Ken, I did it the hard way. But it was fun learning
Here's the topic on the threading.
http://www.penturners.org/forum/topic.asp?TOPIC_ID=35106&whichpage=2


----------



## VisExp (Mar 31, 2008)

That's a beautiful pen.  I really like the clip and that blank is gorgeous.  I agree with most of the other posts and feel a different shape on the posting end would be better.


----------



## broitblat (Mar 31, 2008)

Terrific work as usual!

I happen to like the posting end, too.

  -Barry


----------



## workinforwood (Mar 31, 2008)

I love it just the way it is I think. The picture isn't good enough, so you might have to ship it to me for a better examination and some long term testing of it's usability.  Let me know if you need that address. []


----------



## Stevej72 (Mar 31, 2008)

Steve, very nice looking pen.  I hope I can do half that good when I learn how to use my metal properly.


----------



## PR_Princess (Apr 1, 2008)

> _Originally posted by skiprat_
> 
> 
> Thanks for all the feedback. I'm going to make a new end bit as soon as I get a chance and see what it looks like. That's one of the advantages of making up the threaded rod, I can just cut a piece off as I need it.
> ...



Sorry Steven I got busy and neglected to post on this thread.[B)]

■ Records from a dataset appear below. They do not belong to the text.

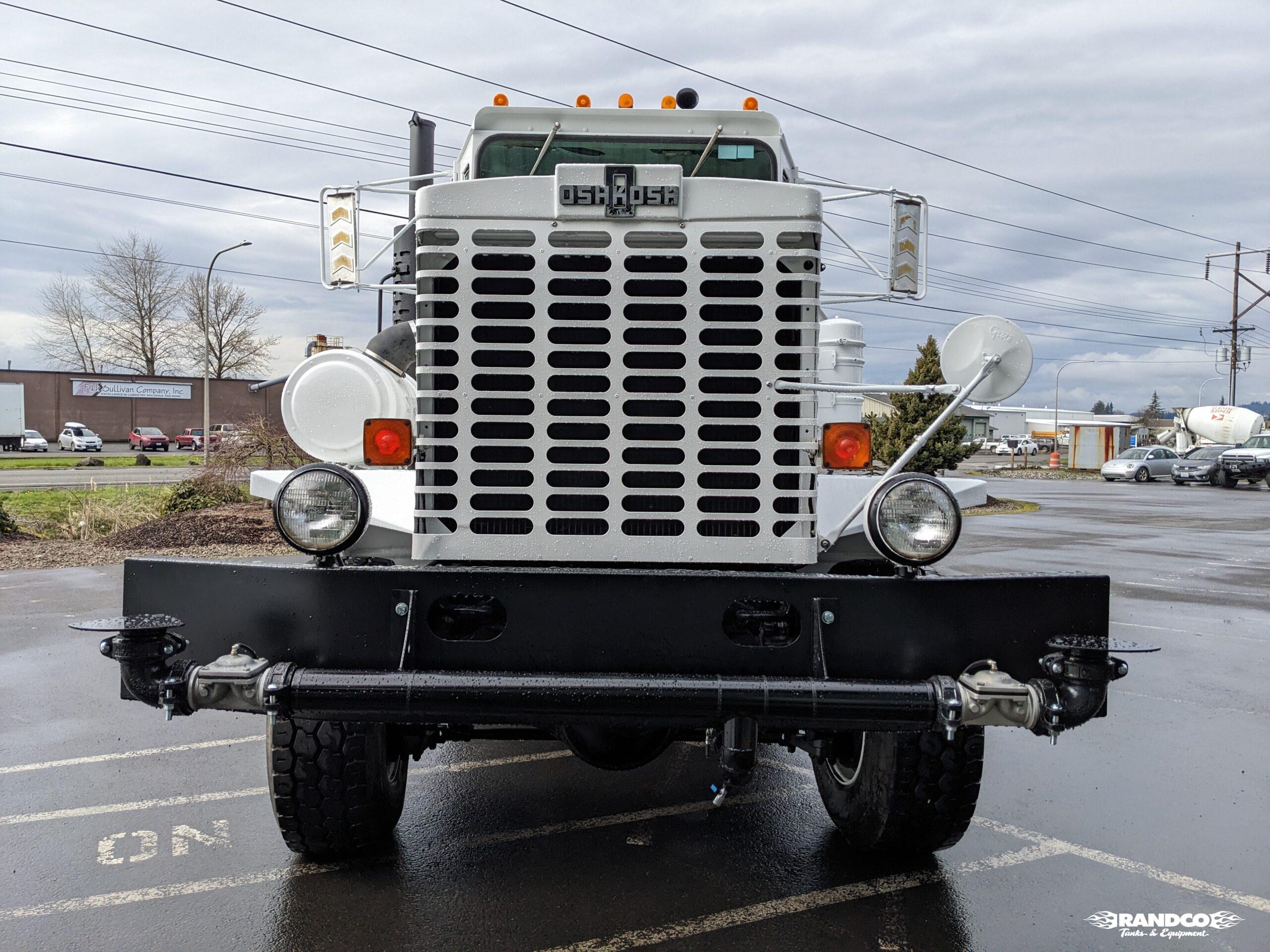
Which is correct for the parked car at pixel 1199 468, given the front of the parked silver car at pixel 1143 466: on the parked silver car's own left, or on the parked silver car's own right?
on the parked silver car's own left

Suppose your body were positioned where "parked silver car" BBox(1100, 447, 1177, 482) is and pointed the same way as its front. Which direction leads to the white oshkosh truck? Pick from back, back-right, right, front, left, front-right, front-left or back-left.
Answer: front-left

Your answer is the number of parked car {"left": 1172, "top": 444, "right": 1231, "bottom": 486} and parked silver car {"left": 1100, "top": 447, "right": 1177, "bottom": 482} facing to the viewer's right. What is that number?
0

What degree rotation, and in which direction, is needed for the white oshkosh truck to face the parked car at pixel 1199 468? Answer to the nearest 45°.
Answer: approximately 135° to its left

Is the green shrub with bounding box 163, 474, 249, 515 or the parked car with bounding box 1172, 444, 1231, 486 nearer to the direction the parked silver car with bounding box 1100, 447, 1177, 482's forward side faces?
the green shrub

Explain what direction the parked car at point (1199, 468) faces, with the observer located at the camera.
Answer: facing the viewer and to the left of the viewer

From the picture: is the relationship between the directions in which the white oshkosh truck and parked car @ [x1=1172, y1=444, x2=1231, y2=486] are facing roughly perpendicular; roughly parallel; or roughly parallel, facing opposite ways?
roughly perpendicular

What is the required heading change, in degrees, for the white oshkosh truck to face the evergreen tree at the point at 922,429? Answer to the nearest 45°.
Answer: approximately 180°

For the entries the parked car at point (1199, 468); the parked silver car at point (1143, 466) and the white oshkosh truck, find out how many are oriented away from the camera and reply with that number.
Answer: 0

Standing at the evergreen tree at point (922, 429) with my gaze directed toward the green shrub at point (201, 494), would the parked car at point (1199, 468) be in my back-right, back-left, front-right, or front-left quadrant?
back-right

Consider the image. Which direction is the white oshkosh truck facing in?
toward the camera

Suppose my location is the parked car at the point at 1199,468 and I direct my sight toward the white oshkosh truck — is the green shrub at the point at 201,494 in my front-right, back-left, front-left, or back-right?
front-right

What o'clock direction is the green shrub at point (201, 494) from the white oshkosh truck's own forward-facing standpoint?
The green shrub is roughly at 5 o'clock from the white oshkosh truck.

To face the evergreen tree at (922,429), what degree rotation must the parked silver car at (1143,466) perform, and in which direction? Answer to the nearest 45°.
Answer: approximately 45° to its left

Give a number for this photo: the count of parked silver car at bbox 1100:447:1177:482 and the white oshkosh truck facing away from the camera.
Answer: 0
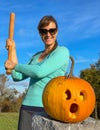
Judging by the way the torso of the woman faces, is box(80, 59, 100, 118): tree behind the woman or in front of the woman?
behind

Your work, as usual, puts anything I can do to shame. I am just tickled pink to have my PR in such a creative endeavour! Just lovely Steven!!![][][]
BTW, if you do decide to put a different posting end on - (not that I think that you need too), please make sure that you put up another photo!!!!

Trust you to insist on doing it the hard way too! [}] [^]


----------



## constamj (Apr 1, 2008)

Very very nice.  I really like the clip.  Simple and functional.


----------